[EXERCISE DETAILS]
Only the text of the entries below should be returned, exactly as given, without pictures.
^^^^^^^^^^^^^^^^
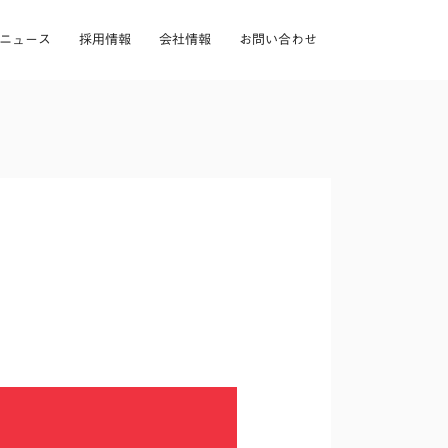
ニュース
採用情報
会社情報
お問い合わせ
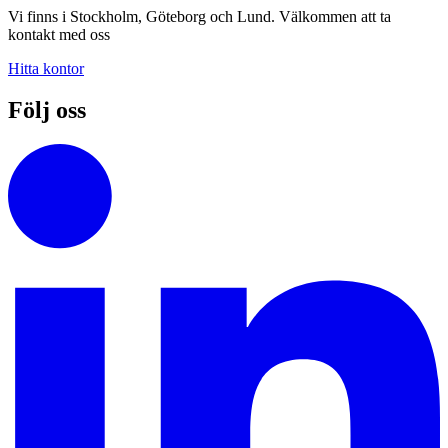
Vi finns i Stockholm, Göteborg och Lund. Välkommen att ta
kontakt med oss
Hitta kontor
Följ oss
^^^^^^^^^^^^^^^^
[TASK RESPONSE]
ニュース
採用情報
会社情報
お問い合わせ
Vi finns i Stockholm, Göteborg och Lund. Välkommen att ta
kontakt med oss
Hitta kontor
Följ oss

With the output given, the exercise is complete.